- [WORK INSTRUCTIONS]: Set down the text of every entry below line for line, without changing a character, and leave the pictures out of your answer.

- [INPUT]:
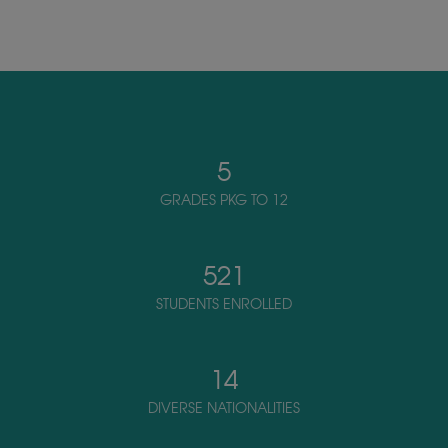
5
GRADES PKG TO 12
521
STUDENTS ENROLLED
14
DIVERSE NATIONALITIES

- [YOUR RESPONSE]:
5
GRADES PKG TO 12
521
STUDENTS ENROLLED
14
DIVERSE NATIONALITIES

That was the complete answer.